Tiempo después, volvió a poner a prueba sus dotes: fabuló para un Nadie una genealogía familiar que iba “desde la conquista normanda hasta nuestros días”. Con notas al margen haciendo referencia a graves autoridades casi todas inexistentes y la reproducción del presunto escudo de armas de la familia, el joven Chatterton hizo de Nadie un descendiente de condes y ganó por ello 5 chelines. Días más tarde presentó documentos extendiendo la genealogía un poco más y haciendo temeraria mención de Rowley y de un tal Redcliffe Chatterton de Chatterton. Sin objeciones, el Conde Nadie obló otros 5 chelines.
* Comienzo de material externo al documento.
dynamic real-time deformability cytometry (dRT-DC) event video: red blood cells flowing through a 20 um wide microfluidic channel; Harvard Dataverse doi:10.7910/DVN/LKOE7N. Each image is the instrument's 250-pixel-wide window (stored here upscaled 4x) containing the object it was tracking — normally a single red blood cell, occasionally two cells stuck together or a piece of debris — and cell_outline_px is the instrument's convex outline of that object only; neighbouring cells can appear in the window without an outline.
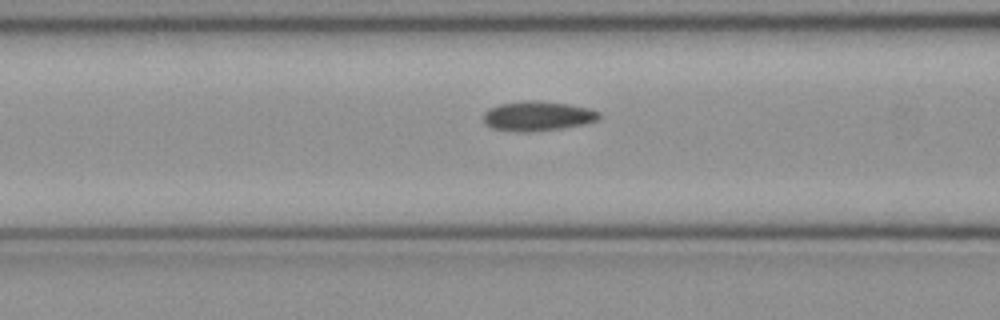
{"species": "common noctule bat (a hibernating species)", "species_latin": "Nyctalus noctula", "temperature_condition": "cold", "stored_images_in_passage": 43, "camera_frame_rate_fps": 3000, "um_per_image_px": 0.085, "animal": {"sex": "female", "body_mass_g": 21.9}, "frame": {"image": 1, "passage_image": 12, "time_ms": 3.667, "image_size_px": [1000, 320], "cell_outline_px": [[600, 116], [596, 120], [584, 124], [560, 128], [532, 132], [516, 132], [492, 128], [484, 124], [484, 112], [488, 108], [500, 104], [524, 100], [536, 100], [568, 104], [588, 108], [600, 112]], "centroid_in_image_um": [45.65, 9.86], "position_along_channel_um": 120.9, "area_um2": 20.06}}
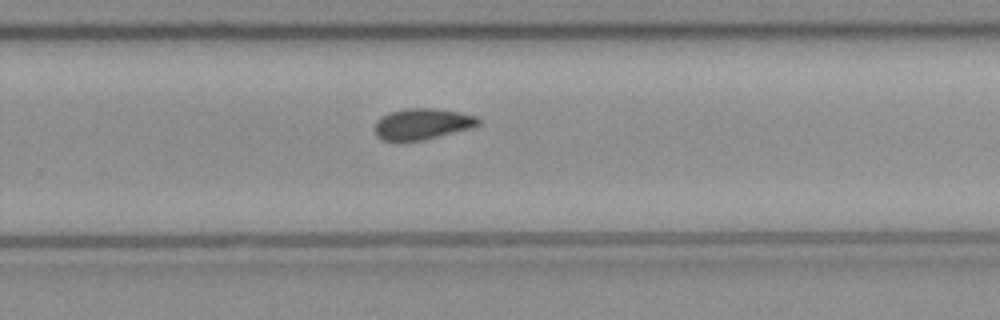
{"frame": {"image": 2, "passage_image": 25, "time_ms": 8.0, "image_size_px": [1000, 320], "cell_outline_px": [[480, 124], [468, 128], [420, 140], [384, 140], [376, 136], [372, 128], [376, 120], [380, 116], [388, 112], [404, 108], [436, 108], [460, 112], [476, 116], [480, 120]], "centroid_in_image_um": [35.81, 10.5], "position_along_channel_um": 294.0, "area_um2": 18.67}}
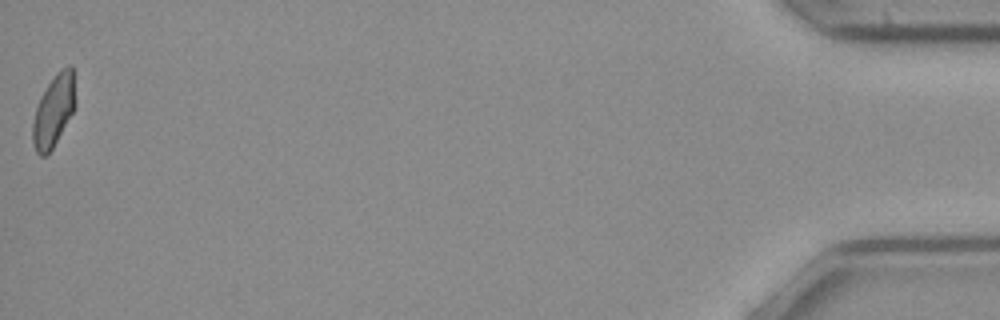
{"frame": {"image": 3, "passage_image": 43, "time_ms": 14.0, "image_size_px": [1000, 320], "cell_outline_px": [[76, 104], [72, 112], [52, 148], [44, 156], [40, 156], [36, 152], [32, 140], [32, 124], [36, 108], [40, 96], [56, 72], [60, 68], [68, 64], [72, 64]], "centroid_in_image_um": [4.56, 9.35], "position_along_channel_um": 430.6, "area_um2": 17.74}, "authors_computed_cell_mechanics": {"area_um2": 19.074, "velocity_mm_per_s": 3.997, "shape_relaxation_time_tau1_ms": null, "shape_relaxation_time_tau2_ms": 8.5993, "deformation_change_tau1": null, "deformation_change_tau2": 0.113}}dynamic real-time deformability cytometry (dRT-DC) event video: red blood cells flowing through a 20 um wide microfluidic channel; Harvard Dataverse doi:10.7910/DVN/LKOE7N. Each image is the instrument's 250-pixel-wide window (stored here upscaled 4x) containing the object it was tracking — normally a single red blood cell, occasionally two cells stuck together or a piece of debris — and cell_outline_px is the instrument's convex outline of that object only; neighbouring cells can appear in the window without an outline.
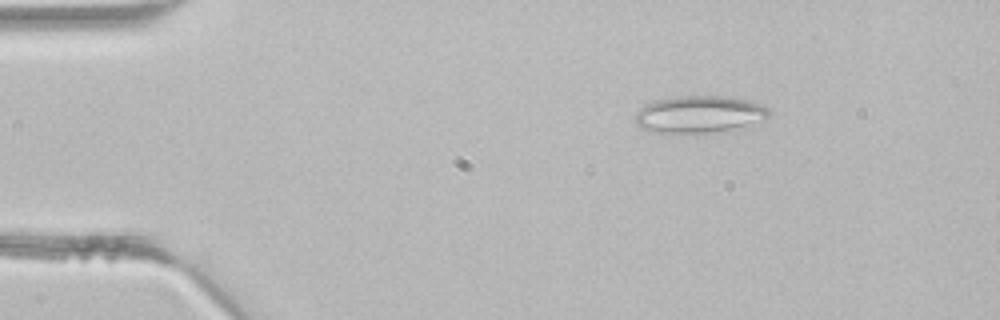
{"species": "common noctule bat (a hibernating species)", "species_latin": "Nyctalus noctula", "temperature_condition": "room temperature", "stored_images_in_passage": 3, "camera_frame_rate_fps": 3000, "um_per_image_px": 0.085, "animal": {"sex": "male", "body_mass_g": 21.5, "forearm_length_mm": 52.0}, "frame": {"image": 1, "passage_image": 3, "time_ms": 0.667, "image_size_px": [1000, 320], "cell_outline_px": [[772, 112], [768, 116], [744, 124], [728, 128], [708, 132], [656, 132], [640, 128], [636, 124], [632, 116], [640, 108], [656, 100], [680, 96], [728, 96], [752, 100], [768, 108]], "centroid_in_image_um": [59.36, 9.68], "position_along_channel_um": 25.6, "area_um2": 28.21}}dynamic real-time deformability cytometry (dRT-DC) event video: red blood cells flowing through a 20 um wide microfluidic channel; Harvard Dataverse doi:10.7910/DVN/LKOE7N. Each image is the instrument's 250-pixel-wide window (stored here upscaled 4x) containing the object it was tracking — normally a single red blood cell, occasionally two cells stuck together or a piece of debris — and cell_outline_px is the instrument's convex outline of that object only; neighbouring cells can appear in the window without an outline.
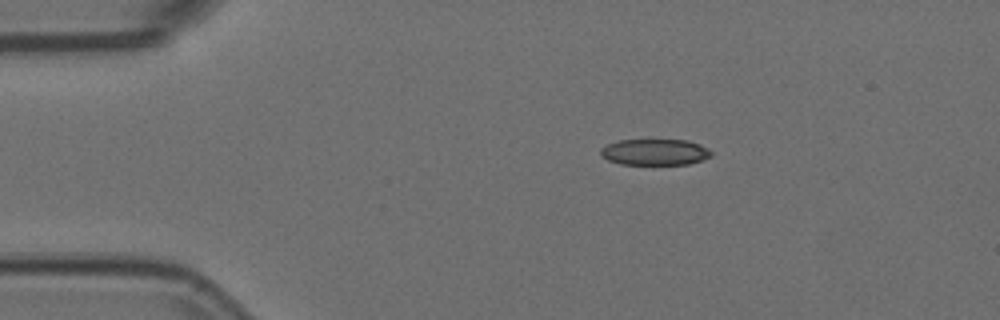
{"species": "Egyptian fruit bat (a non-hibernating species)", "species_latin": "Rousettus aegyptiacus", "temperature_condition": "room temperature", "stored_images_in_passage": 45, "camera_frame_rate_fps": 3000, "um_per_image_px": 0.085, "animal": {"sex": "female"}, "frame": {"image": 1, "passage_image": 1, "time_ms": 0.0, "image_size_px": [1000, 320], "cell_outline_px": [[712, 156], [688, 164], [620, 164], [608, 160], [600, 152], [600, 148], [608, 144], [620, 140], [688, 140], [700, 144], [708, 148], [712, 152]], "centroid_in_image_um": [55.68, 12.92], "position_along_channel_um": 29.3, "area_um2": 16.76}}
Por aquel entonces, el diablillo ya trabajaba como escribiente de un abogado (según cierta teoría, en él se habría inspirado Melville para escribir su Bartleby). Se supone que de las trece horas de oficina, dos perdía en copiar documentos ajenos y actuales: durante las once restantes ganaba en creaciones propias, deliberadamente extemporáneas. A Rowley se sumaron otras figuras fantásticas, aunque todas ellas con algún asidero en la historia oficial. Chatterton –declarado admirador e imitador del falsario Macpherson– les hizo componer poemas, baladas, genealogías, biografías y autobiografías, piezas periodísticas y teatrales, sátiras. Los hizo conocerse mutuamente, escribirse cartas, editarse, anotarse, traducirse. Como Walter Scott unos años más tarde en sus novelas históricas, no temía mezclar sucesos y personajes reales en sus fábulas. Como Faulkner y su legión de seguidores siglos después, un delicado juego de autocitas sostenía sus ficciones en un mundo paralelo, apenas menos consistente que el real.
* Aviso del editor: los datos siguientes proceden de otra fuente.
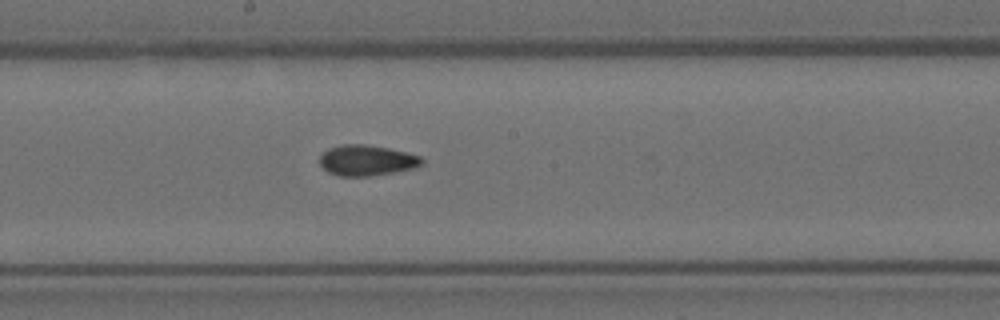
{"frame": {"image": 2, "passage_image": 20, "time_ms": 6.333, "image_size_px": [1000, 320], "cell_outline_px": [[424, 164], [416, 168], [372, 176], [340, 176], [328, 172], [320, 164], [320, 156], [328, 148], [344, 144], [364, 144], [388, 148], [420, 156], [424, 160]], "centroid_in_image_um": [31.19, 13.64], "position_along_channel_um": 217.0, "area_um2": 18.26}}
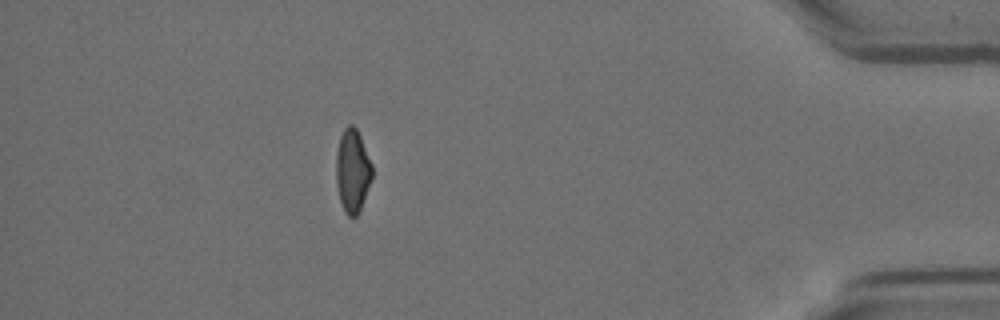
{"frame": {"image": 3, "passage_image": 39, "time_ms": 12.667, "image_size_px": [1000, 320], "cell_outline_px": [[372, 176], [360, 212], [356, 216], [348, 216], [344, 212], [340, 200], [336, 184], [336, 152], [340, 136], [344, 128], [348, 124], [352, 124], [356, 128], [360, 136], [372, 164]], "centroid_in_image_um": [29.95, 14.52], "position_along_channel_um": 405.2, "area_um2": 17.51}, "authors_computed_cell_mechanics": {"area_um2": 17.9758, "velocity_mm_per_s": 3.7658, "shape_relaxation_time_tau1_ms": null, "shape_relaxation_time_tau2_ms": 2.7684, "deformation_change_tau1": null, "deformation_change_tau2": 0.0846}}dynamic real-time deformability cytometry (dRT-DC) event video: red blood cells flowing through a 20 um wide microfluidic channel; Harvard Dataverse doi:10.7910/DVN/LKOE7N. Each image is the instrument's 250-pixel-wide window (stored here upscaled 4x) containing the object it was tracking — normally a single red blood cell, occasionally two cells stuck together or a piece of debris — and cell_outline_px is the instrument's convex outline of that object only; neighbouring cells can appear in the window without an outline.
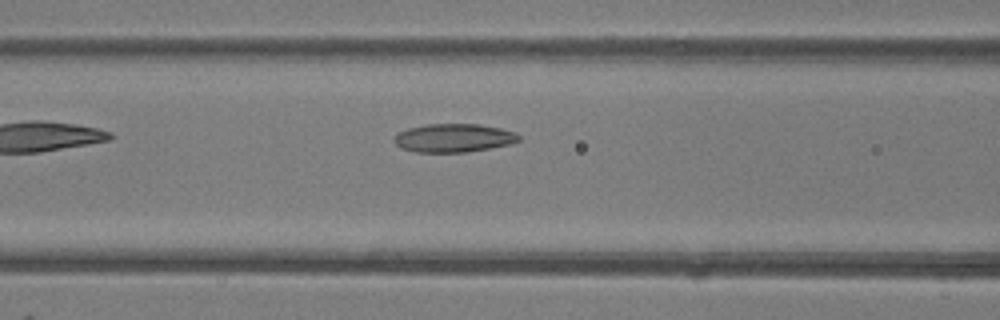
{"species": "common noctule bat (a hibernating species)", "species_latin": "Nyctalus noctula", "temperature_condition": "room temperature", "stored_images_in_passage": 36, "camera_frame_rate_fps": 3000, "um_per_image_px": 0.085, "animal": {"sex": "female"}, "frame": {"image": 1, "passage_image": 7, "time_ms": 2.0, "image_size_px": [1000, 320], "cell_outline_px": [[520, 140], [512, 144], [468, 152], [416, 152], [400, 148], [396, 144], [396, 136], [400, 132], [408, 128], [424, 124], [480, 124], [500, 128], [516, 132], [520, 136]], "centroid_in_image_um": [38.61, 11.72], "position_along_channel_um": 128.0, "area_um2": 20.69}}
A fin de avejentar la ortografía –para hacer lo propio con el papel se supone que lo untaba con ocre y luego lo restregaba por el piso–, compuso un diccionario Rowley-Inglés/Inglés-Rowley basado en diversos diccionarios etimológicos y obras antiguas. El profesor Skeat, primero en demostrar definitivamente el carácter espurio de los escritos, anota que casi todas las palabras anglosajonas utilizadas por Rowley comienzan con la letra A,de lo que deduce que Chatterton no pasó de esa letra en sus estudios. Pero esto recién saldrá a luz después de su muerte, lo suficientemente temprana como para apurarla aún más.

El ángel
En 1779, cuando creyó estar preparado para dar el batacazo, Chatterton le escribió una carta a Horace Walpole. El celebrado autor de El Castillo de Otranto, dueño de una imprenta propia, acababa de publicar la segunda edición de sus Anécdotas de la pintura en Inglaterra, muy deficitaria en cuanto al período sajón. Solícito, Chatterton le envió copia de un “curioso manuscrito” abocado precisamente al origen sajón de la pintura y la heráldica. Para hacer aún más apetecible la novedad, fechó el documento tres redondos siglos antes, 1469. En su larga y amable respuesta, Walpole festejó el hallazgo y preguntó de dónde lo había sacado. Por primera vez infantil, Chatterton respondió con parte de la verdad: “De un arca de hierro de la Iglesia St. Mary Redcliffe”. La frase no divergía en esencia de la que da comienzo al engañoso prólogo de El Castillo de Otranto, publicada en 1764: “La siguiente obra fue hallada en la biblioteca de una antigua familia católica del norte de Inglaterra”.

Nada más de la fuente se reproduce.